Der VR unterbricht die Verhandlung für eine Mittagspause zwischen 12.32 Uhr und 13.40 Uhr. Anschließend kommentiert er die bisherigen Aussagen von W. Dieser habe eine „unglaublich differenzierte“ Sicht auf U. Er fragt allerdings, wie es sein könne, dass W. sich an seinen ersten Kontakt zu U. erinnere, aber nicht an die Telefonate über die rechte Szene. W. antwortet, das verstehe er auch nicht. Der VR äußert den Verdacht, W. wolle U. in einem positiven Licht darstellen. W. streitet das ab. Der VR fragt, ob W. das Gefühl habe, U. erfülle seine Rolle mit Stolz. W. bestätigt das: U. habe gesagt, er habe daran mitgewirkt, Schlimmeres zu verhindern. Außerdem habe U. Kinderpornografie im Netz, auf die er gestoßen sei, angezeigt.
Nadja Sch. kritisierte Jens W.s Arbeit scharf
Der Zeuge W. erzählt vom Kontakt mit seiner Nachfolgerin, Frau Nadja Sch. Nach dem Erstkontakt von ihr mit U. habe W. versucht, mit ihr bezüglich des Zeugenschutzprogramms zu telefonieren. Sch. habe ihm vorgeworfen, er habe seine Arbeit mit U. falsch gemacht. Sie sei ziemlich anmaßend geworden und habe gesagt, er habe so ziemlich alles falsch gemacht, sie würde jetzt alles richtig machen. Sie habe eine andere Arbeitsweise: Er höre seinen Klienten zu, Sch. hingegen arbeite einen Katalog mit U. ab. Wegen der Differenzen mit seiner Bewährungshelferin habe U. nicht ausgeschlossen, nach Aachen zurückzukehren, um wieder von W. betreut zu werden. Das sei aber kein konkreter Plan gewesen.
Ein Alkoholmissbrauch sei ihm bei U. nie aufgefallen. W. verweist erneut auf den Guinness-Vorfall, den U. offen zugegeben habe. U. hätte im Vellerhof auch Zugang zu Alkohol gehabt. Bis zu dem Autodiebstahl habe U. seines Wissens aber nie mit Alkoholmissbrauch zu tun gehabt, und beim Diebstahl sei der Alkohol wohl nur Tatbegleiter und nicht die Tatursache gewesen.
Der VR zitiert einen Bericht von Jens W. vom 24. Juli 2018: „Herr U. hat sich nach der Verbüßung seiner Strafe in Alsdorf am ersten Tage nach seiner Haftentlassung zum Jobcenter angemeldet. Er [U.] regt als ergänzende Weisung an, sich des Genusses alkoholischer Getränke gänzlich zu enthalten.“ Daraufhin erhielt U. am 10. Oktober 2018 ein Alkoholverbot gemäß einem Beschluss des Landgerichts Aachen.
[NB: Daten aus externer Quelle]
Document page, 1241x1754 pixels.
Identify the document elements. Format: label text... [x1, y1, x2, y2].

Nadja Sch. habe gesagt, so der VR, U. habe Probleme mit dem Alkohol. Sie habe auf den Beschluss verwiesen, und U. habe gesagt, dass W. behaupte, so einen Beschluss gebe es nicht. W. habe gesagt, ein oder zwei Bier seien okay. W erklärt, im September oder Oktober habe er mit U. über einen einmaligen Bierkonsum gesprochen. Er habe U. zwar nie gesagt, dass Alkohol okay sei, aber ihm gegenüber geäußert, dass er es ihm hoch anrechne, dass U. den einmaligen Konsum angesprochen habe. Der VR verliest eine negative Einschätzung von Nadja Sch. über U: Herr U. neige in Krisenzeiten zu Alkoholkonsum und könne zur Gefahr werden.
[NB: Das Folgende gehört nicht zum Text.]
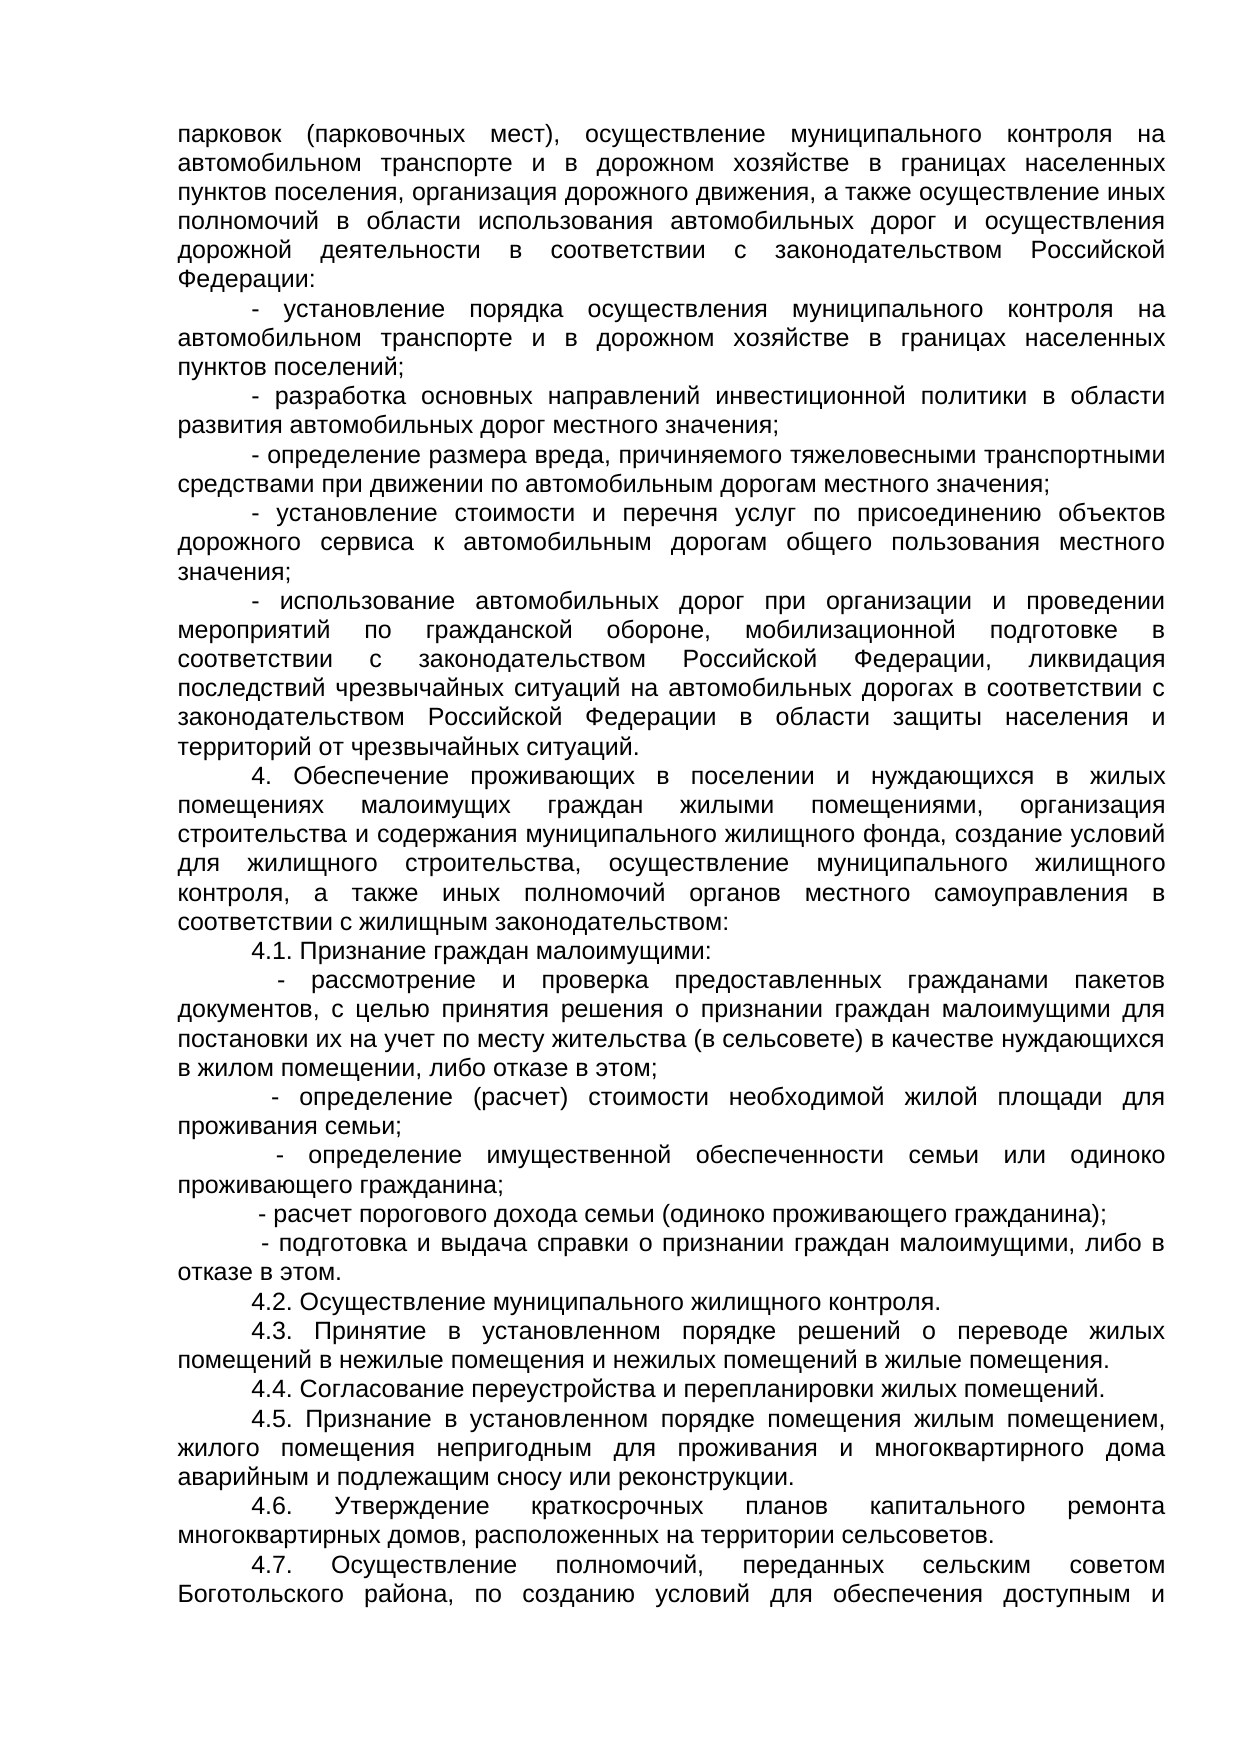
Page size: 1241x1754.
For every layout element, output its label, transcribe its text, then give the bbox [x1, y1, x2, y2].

text - определение размера вреда, причиняемого тяжеловесными транспортными средствами при движении по автомобильным дорогам местного значения; [177, 439, 1166, 498]
text 4.2. Осуществление муниципального жилищного контроля. [177, 1286, 1166, 1315]
text 4.1. Признание граждан малоимущими: [177, 936, 1166, 965]
text 4. Обеспечение проживающих в поселении и нуждающихся в жилых помещениях малоимущих граждан жилыми помещениями, организация строительства и содержания муниципального жилищного фонда, создание условий для жилищного строительства, осуществление муниципального жилищного контроля, а также иных полномочий органов местного самоуправления в соответствии с жилищным законодательством: [177, 760, 1166, 935]
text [177, 118, 1166, 293]
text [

Wie wichtig ist U. mediales Interesse?
Nach den Gesprächen in der Kölner JVA [U. musste nach einem Diebstahl unter Alkoholeinfluss noch einmal elf Monate Haft verbüßen.] habe W. ihm damals Gespräche mit einem Psychotherapeuten vermittelt.
Nun befragt der Sachverständige Winckler, der ein Gutachten über U. erstellen soll, den Zeugen W. Ihm erklärt W., er habe bei U. nie Krankheitssymptome oder Hinweise auf Wahnvorstellungen festgestellt. Nach Facetten von U.s Persönlichkeit gefragt, antwortet W.: Lebhaftigkeit, Niedergeschlagenheit, Unorganisiertheit. U. habe Schwächen selbst erkannt. Abstinenzkontrollen seien zwar geplant gewesen, aber die Zeit habe nicht ausgereicht. U. sei schließlich wenige Wochen nach seiner Entlassung nach Mosbach gezogen. Aber er (W.) gehe davon aus, er hätte mitbekommen, wenn U. in seiner Wohnung konsumiert hätte. Auf Wincklers Frage, wie wichtig U. mediales Interesse sei, antwortet W., U. sei wichtig gewesen, seine Geschichte zu erzählen. Zum Thema rechtes Gedankengut gibt W. an, U. habe während seiner Zeit in Alsdorf beiläufig rechte Stammtischparolen geäußert.